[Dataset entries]
---+---
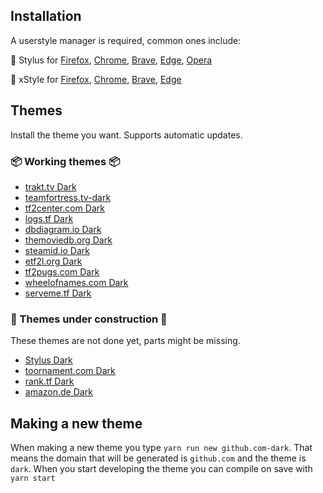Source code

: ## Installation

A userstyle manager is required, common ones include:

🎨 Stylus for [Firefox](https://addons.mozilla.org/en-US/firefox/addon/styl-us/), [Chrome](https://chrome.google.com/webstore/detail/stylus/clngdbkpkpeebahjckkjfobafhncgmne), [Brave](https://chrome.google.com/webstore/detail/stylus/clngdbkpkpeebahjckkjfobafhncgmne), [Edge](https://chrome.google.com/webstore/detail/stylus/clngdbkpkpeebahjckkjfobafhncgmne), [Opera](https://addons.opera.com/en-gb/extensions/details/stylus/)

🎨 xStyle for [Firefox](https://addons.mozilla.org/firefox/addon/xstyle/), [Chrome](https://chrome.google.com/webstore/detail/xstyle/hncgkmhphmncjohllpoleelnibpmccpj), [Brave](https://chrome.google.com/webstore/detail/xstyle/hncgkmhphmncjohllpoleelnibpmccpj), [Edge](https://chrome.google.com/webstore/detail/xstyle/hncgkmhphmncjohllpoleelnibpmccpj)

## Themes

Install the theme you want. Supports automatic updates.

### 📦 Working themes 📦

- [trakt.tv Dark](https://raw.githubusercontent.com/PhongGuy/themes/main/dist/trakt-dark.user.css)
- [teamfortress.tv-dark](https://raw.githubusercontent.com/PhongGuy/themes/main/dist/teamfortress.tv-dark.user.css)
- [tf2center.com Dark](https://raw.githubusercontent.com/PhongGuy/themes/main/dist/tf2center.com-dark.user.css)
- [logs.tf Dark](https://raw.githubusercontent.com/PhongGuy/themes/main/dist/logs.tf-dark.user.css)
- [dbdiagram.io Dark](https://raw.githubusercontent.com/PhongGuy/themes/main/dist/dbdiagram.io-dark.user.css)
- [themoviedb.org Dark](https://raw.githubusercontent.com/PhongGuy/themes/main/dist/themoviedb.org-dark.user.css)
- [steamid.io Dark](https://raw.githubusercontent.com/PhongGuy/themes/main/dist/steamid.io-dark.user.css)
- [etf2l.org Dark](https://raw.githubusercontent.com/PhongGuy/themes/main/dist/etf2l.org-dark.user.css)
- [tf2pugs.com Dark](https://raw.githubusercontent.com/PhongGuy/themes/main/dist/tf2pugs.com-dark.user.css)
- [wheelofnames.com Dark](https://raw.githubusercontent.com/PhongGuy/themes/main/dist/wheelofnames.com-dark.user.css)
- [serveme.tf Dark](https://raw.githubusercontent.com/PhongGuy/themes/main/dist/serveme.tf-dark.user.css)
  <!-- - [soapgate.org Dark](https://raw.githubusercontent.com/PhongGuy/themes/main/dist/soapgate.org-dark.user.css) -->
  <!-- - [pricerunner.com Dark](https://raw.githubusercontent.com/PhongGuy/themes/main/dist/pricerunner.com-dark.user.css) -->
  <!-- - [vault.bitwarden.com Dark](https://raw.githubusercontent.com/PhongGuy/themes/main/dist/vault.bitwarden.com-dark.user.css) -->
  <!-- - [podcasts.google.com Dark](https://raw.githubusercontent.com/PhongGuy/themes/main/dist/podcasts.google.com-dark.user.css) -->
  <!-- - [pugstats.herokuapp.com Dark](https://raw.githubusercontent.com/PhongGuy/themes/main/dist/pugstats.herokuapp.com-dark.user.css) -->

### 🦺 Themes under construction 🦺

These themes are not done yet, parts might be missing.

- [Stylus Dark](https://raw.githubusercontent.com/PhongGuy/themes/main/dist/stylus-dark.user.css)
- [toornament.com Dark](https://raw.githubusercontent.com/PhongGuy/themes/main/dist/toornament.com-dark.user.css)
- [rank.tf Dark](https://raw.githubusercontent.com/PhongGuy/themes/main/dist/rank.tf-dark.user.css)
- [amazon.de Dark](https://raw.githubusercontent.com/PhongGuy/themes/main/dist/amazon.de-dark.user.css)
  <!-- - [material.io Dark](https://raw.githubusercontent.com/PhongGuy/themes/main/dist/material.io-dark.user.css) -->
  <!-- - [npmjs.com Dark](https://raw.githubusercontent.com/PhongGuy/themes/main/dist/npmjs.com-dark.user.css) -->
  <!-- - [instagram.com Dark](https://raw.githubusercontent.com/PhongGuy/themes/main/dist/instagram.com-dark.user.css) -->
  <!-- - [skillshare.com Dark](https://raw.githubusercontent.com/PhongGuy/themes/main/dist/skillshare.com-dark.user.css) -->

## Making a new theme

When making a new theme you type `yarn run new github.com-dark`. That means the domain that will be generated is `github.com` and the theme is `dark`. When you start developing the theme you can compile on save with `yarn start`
---+---
- WHAT YOU WILL DO -
Output each record exactly as it appears, but not the pictures.

- ANSWER TO THIS TASK -
Source code

: ## Installation

A userstyle manager is required, common ones include:

🎨 Stylus for [Firefox](https://addons.mozilla.org/en-US/firefox/addon/styl-us/), [Chrome](https://chrome.google.com/webstore/detail/stylus/clngdbkpkpeebahjckkjfobafhncgmne), [Brave](https://chrome.google.com/webstore/detail/stylus/clngdbkpkpeebahjckkjfobafhncgmne), [Edge](https://chrome.google.com/webstore/detail/stylus/clngdbkpkpeebahjckkjfobafhncgmne), [Opera](https://addons.opera.com/en-gb/extensions/details/stylus/)

🎨 xStyle for [Firefox](https://addons.mozilla.org/firefox/addon/xstyle/), [Chrome](https://chrome.google.com/webstore/detail/xstyle/hncgkmhphmncjohllpoleelnibpmccpj), [Brave](https://chrome.google.com/webstore/detail/xstyle/hncgkmhphmncjohllpoleelnibpmccpj), [Edge](https://chrome.google.com/webstore/detail/xstyle/hncgkmhphmncjohllpoleelnibpmccpj)

## Themes

Install the theme you want. Supports automatic updates.

### 📦 Working themes 📦

- [trakt.tv Dark](https://raw.githubusercontent.com/PhongGuy/themes/main/dist/trakt-dark.user.css)
- [teamfortress.tv-dark](https://raw.githubusercontent.com/PhongGuy/themes/main/dist/teamfortress.tv-dark.user.css)
- [tf2center.com Dark](https://raw.githubusercontent.com/PhongGuy/themes/main/dist/tf2center.com-dark.user.css)
- [logs.tf Dark](https://raw.githubusercontent.com/PhongGuy/themes/main/dist/logs.tf-dark.user.css)
- [dbdiagram.io Dark](https://raw.githubusercontent.com/PhongGuy/themes/main/dist/dbdiagram.io-dark.user.css)
- [themoviedb.org Dark](https://raw.githubusercontent.com/PhongGuy/themes/main/dist/themoviedb.org-dark.user.css)
- [steamid.io Dark](https://raw.githubusercontent.com/PhongGuy/themes/main/dist/steamid.io-dark.user.css)
- [etf2l.org Dark](https://raw.githubusercontent.com/PhongGuy/themes/main/dist/etf2l.org-dark.user.css)
- [tf2pugs.com Dark](https://raw.githubusercontent.com/PhongGuy/themes/main/dist/tf2pugs.com-dark.user.css)
- [wheelofnames.com Dark](https://raw.githubusercontent.com/PhongGuy/themes/main/dist/wheelofnames.com-dark.user.css)
- [serveme.tf Dark](https://raw.githubusercontent.com/PhongGuy/themes/main/dist/serveme.tf-dark.user.css)
  <!-- - [soapgate.org Dark](https://raw.githubusercontent.com/PhongGuy/themes/main/dist/soapgate.org-dark.user.css) -->
  <!-- - [pricerunner.com Dark](https://raw.githubusercontent.com/PhongGuy/themes/main/dist/pricerunner.com-dark.user.css) -->
  <!-- - [vault.bitwarden.com Dark](https://raw.githubusercontent.com/PhongGuy/themes/main/dist/vault.bitwarden.com-dark.user.css) -->
  <!-- - [podcasts.google.com Dark](https://raw.githubusercontent.com/PhongGuy/themes/main/dist/podcasts.google.com-dark.user.css) -->
  <!-- - [pugstats.herokuapp.com Dark](https://raw.githubusercontent.com/PhongGuy/themes/main/dist/pugstats.herokuapp.com-dark.user.css) -->

### 🦺 Themes under construction 🦺

These themes are not done yet, parts might be missing.

- [Stylus Dark](https://raw.githubusercontent.com/PhongGuy/themes/main/dist/stylus-dark.user.css)
- [toornament.com Dark](https://raw.githubusercontent.com/PhongGuy/themes/main/dist/toornament.com-dark.user.css)
- [rank.tf Dark](https://raw.githubusercontent.com/PhongGuy/themes/main/dist/rank.tf-dark.user.css)
- [amazon.de Dark](https://raw.githubusercontent.com/PhongGuy/themes/main/dist/amazon.de-dark.user.css)
  <!-- - [material.io Dark](https://raw.githubusercontent.com/PhongGuy/themes/main/dist/material.io-dark.user.css) -->
  <!-- - [npmjs.com Dark](https://raw.githubusercontent.com/PhongGuy/themes/main/dist/npmjs.com-dark.user.css) -->
  <!-- - [instagram.com Dark](https://raw.githubusercontent.com/PhongGuy/themes/main/dist/instagram.com-dark.user.css) -->
  <!-- - [skillshare.com Dark](https://raw.githubusercontent.com/PhongGuy/themes/main/dist/skillshare.com-dark.user.css) -->

## Making a new theme

When making a new theme you type `yarn run new github.com-dark`. That means the domain that will be generated is `github.com` and the theme is `dark`. When you start developing the theme you can compile on save with `yarn start`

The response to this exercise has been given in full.